Hamilton was not amused and he insisted that he be allowed to race on his own. The defending champion then added that he did not care about losing the race as he was anyway going to lose the title if Rosberg stayed second.

Vettel tried to start a move on Rosberg but the former got it covered even as Hamilton literally crawled on the final lap, desperately hoping that his team-mate is passed by Vettel and Verstappen.

In the end, Rosberg, like his father Keke in 1982, driving car No. 6, won the title by five points.

2014: Chaotic double points

In the first year of the hybrid engines, the season finale was mired in controversy as the authorities decided that the race would have double points system. With Mercedes dominating the season, Hamilton led Rosberg by 17 points heading into the final race. In any other year, the Briton would have needed to finish only sixth to secure his second World title, but with double points being awarded Hamilton needed to finish in the top two.

 

After Hamilton topped the first two practice sessions, Rosberg wrested the momentum by topping Saturday’s practice and carrying his form into qualifying to take pole position.

However, in the race, Hamilton, starting second, got a better run down to Turn One and took the lead. He built a two-second gap over his team-mate over the next 20 laps. If being stuck behind his Hamilton was not bad enough, Rosberg suffered an ERS failure on Lap 24, which deprived him of a significant amount of horsepower. Rosberg slowly dropped down the order and with it, his championship hopes too faded away.

Hamilton, running in front, too, turned down his engine to conservative mode as a precautionary measure that allowed Felipe Massa to breathe down his neck. However, the Mercedes had enough pace to stay ahead and win the race. Hamilton, thus, took his second World Championship.

Rosberg was asked to retire the car after falling out of points but the German insisted he wanted to run till the chequered flag and displayed tremendous graciousness in defeat.

2010: Vettel becomes the youngest champion

In a seesaw season that saw the championship lead change several times, four drivers were in contention for the World title heading into the final race. Fernando Alonso led the table, while Mark Webber was next, adrift by eight points. Fifteen points separated Alonso and third-placed Sebastian Vettel, while Lewis Hamilton trailed the leader by 24 points in fourth place.

 

Vettel aced the qualifiers to put his car in pole position, while Alonso and Webber could manage only third and fifth places respectively on the grid. At the start of the race, Alonso dropped a place to Jenson Button to go fourth, but it was enough for the Spaniard to beat both the Red Bull drivers (Webber and Vettel).

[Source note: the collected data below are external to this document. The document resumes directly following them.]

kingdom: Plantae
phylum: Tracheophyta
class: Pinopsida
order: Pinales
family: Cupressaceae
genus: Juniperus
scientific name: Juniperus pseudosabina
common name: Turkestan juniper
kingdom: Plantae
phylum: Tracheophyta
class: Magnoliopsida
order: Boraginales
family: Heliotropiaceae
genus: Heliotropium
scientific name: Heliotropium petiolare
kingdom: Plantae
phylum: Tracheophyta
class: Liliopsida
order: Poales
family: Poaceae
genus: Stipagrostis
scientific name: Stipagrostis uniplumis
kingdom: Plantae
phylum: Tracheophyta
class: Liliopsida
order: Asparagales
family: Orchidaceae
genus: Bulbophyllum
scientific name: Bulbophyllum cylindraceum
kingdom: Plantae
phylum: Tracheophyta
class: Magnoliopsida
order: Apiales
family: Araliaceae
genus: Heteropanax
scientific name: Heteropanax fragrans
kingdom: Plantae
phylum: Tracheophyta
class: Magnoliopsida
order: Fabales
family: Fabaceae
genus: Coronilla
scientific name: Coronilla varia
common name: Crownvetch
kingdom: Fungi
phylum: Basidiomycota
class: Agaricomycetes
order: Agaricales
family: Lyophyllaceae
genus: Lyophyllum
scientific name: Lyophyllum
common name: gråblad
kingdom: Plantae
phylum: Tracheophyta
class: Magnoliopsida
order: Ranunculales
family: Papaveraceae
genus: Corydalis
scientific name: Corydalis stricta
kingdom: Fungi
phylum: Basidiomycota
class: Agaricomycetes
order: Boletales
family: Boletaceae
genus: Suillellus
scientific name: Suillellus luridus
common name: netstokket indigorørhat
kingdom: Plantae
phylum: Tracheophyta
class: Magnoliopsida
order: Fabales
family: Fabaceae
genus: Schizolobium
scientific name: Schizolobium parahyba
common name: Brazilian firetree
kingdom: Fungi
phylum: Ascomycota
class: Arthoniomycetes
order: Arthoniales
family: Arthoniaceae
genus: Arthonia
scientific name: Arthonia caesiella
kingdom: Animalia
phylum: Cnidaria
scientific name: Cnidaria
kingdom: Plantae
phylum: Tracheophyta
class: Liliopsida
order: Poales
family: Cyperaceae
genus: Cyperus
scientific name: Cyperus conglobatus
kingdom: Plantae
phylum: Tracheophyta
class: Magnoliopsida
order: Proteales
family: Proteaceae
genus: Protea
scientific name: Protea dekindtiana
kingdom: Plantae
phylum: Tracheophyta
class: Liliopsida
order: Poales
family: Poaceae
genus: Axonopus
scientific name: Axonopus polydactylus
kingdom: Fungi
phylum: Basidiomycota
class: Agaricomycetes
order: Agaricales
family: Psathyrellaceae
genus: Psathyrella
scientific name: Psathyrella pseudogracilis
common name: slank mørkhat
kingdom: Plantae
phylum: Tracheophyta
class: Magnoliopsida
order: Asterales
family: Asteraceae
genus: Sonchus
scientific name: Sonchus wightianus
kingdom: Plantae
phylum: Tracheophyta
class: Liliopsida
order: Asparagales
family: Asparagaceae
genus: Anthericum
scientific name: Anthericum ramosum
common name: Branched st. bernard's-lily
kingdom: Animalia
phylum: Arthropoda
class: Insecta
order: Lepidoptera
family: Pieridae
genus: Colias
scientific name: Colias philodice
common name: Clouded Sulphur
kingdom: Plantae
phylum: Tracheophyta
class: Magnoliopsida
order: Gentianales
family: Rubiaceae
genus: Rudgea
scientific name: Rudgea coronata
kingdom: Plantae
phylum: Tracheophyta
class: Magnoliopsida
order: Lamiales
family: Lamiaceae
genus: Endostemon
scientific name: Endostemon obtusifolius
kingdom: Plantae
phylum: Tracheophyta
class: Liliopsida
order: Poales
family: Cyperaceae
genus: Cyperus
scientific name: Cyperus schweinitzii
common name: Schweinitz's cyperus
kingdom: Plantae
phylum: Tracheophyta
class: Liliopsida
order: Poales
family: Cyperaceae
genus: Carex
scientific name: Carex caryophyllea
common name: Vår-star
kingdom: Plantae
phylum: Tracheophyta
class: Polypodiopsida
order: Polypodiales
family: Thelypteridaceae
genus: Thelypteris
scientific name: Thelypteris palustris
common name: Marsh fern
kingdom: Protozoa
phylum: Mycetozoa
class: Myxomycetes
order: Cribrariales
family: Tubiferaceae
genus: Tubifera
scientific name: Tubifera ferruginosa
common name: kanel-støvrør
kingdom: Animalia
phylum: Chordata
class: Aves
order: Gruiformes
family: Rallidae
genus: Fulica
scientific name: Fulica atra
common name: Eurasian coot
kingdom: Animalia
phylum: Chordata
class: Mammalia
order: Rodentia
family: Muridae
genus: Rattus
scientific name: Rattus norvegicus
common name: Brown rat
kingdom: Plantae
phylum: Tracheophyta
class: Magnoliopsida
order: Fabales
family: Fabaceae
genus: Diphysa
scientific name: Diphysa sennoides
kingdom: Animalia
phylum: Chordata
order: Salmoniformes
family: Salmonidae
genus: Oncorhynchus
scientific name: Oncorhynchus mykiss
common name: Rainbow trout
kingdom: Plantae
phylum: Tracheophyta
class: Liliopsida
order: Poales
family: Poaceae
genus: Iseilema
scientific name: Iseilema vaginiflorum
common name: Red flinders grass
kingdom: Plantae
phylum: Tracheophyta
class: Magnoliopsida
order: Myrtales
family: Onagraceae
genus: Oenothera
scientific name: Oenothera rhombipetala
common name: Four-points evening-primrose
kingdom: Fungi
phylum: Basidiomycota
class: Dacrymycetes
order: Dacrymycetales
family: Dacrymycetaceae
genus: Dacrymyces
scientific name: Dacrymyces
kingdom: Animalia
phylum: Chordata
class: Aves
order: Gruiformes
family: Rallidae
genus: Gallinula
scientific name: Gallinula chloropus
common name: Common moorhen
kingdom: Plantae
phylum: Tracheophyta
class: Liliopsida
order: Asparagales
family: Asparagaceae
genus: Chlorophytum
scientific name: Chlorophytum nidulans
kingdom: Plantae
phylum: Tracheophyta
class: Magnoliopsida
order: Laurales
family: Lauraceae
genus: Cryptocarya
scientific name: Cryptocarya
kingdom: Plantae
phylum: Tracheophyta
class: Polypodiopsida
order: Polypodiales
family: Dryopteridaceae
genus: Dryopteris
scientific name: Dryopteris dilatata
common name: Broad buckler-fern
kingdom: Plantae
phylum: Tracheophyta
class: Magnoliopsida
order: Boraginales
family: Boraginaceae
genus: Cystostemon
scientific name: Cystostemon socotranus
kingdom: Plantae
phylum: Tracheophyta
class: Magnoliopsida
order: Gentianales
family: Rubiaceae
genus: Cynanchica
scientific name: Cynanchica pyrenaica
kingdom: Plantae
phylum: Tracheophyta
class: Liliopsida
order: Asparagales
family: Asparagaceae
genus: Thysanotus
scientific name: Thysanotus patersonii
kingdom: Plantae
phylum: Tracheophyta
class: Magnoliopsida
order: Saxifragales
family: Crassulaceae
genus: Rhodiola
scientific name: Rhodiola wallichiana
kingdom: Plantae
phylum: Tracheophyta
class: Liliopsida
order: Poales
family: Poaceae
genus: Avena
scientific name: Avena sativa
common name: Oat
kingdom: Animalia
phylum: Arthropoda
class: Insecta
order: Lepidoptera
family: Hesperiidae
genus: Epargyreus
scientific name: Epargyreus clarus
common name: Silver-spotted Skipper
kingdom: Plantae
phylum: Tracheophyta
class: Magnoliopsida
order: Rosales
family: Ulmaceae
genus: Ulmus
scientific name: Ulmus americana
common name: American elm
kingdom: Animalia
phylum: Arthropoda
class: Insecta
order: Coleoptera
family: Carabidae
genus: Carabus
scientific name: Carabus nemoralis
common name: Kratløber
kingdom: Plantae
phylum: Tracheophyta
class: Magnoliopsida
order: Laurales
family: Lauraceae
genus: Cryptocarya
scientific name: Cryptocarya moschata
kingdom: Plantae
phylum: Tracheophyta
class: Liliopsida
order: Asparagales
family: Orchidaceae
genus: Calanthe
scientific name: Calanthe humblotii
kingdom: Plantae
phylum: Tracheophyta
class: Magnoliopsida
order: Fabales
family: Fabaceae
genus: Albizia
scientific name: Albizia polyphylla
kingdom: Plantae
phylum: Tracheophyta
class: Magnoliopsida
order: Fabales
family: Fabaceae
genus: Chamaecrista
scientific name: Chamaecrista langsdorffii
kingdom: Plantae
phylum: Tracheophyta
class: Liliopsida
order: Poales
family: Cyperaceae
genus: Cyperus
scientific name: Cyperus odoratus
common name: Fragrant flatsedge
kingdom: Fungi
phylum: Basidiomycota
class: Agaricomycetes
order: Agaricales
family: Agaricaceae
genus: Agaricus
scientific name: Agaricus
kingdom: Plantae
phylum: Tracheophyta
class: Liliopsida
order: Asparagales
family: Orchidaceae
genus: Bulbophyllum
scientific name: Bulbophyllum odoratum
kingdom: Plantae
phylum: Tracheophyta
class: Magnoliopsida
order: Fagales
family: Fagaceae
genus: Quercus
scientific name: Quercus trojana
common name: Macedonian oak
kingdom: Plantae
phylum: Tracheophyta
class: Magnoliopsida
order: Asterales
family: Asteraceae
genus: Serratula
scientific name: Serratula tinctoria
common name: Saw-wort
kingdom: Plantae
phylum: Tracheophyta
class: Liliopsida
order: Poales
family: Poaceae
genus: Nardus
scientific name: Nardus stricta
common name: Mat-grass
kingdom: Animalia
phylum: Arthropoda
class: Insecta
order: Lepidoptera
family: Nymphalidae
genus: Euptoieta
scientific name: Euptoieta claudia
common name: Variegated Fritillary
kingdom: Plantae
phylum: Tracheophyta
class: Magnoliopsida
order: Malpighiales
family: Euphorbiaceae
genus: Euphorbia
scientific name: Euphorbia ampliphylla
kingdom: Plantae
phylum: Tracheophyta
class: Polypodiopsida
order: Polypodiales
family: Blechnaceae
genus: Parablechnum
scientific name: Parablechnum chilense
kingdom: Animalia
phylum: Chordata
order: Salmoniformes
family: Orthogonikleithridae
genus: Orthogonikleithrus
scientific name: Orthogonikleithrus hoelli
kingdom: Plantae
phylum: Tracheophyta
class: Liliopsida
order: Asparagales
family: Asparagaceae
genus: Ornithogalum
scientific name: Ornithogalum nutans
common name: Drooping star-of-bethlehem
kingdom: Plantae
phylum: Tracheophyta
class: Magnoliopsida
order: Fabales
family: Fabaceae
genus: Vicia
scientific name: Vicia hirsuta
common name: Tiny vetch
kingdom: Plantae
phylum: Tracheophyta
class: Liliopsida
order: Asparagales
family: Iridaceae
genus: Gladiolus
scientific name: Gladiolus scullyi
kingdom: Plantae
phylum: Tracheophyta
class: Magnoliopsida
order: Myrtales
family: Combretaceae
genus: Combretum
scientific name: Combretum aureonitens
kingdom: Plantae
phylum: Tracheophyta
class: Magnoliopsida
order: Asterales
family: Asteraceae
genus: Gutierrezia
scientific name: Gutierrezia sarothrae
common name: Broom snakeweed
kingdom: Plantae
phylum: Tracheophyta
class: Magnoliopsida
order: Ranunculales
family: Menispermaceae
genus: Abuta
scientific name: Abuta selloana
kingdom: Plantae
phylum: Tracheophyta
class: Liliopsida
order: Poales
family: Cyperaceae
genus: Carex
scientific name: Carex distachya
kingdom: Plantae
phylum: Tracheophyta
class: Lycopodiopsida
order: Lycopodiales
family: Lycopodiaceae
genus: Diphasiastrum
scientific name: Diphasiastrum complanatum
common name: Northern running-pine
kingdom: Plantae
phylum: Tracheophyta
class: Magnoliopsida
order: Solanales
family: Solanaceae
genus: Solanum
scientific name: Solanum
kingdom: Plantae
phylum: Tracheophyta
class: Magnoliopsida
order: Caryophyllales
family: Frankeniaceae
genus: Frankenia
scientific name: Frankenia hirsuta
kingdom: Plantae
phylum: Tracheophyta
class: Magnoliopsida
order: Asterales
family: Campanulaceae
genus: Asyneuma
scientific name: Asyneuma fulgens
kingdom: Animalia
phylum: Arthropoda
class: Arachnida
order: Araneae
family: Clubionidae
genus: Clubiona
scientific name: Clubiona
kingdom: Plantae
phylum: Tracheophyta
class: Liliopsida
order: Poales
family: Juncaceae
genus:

However, on the opening lap, an incident between Michael Schumacher and Vitantonio Liuzzi brought in the safety car. During this time, six drivers, including Nico Rosberg and Vitaly Petrov, pitted to change soft tyres.

After his right rear tyre brushed the wall, Webber came in for an early stop on Lap 11 to change his soft tyres. Alonso was forced to cover Webber’s stop a few laps later, which put the two drivers behind Rosberg and Petrov.

In between, Renault’s Robert Kubica had a different strategy, starting on the harder compound and running longer before a short, final burst on the soft tyres. Kubica slowly crept up the order and even managed to split Vettel and Hamilton in the top three before he pitted on Lap 40. He came fifth behind Rosberg and crucially ahead of his teammate Petrov, with Alonso and Webber further behind.

The Renaults were powered by a new engine and were consistently quicker in the straight line, which meant Alonso could not pass Petrov despite having tyre advantage.

With Red Bull having two cars in the fight, Alonso and Ferrari were caught in a no-man’s land. He decided to cover the driver next to him in the championship, which let Vettel off the hook.

In the end, Vettel won the race easily and with it his first World Championship. Vettel became the sport’s youngest champion, and he did so without leading the standings even once during the season.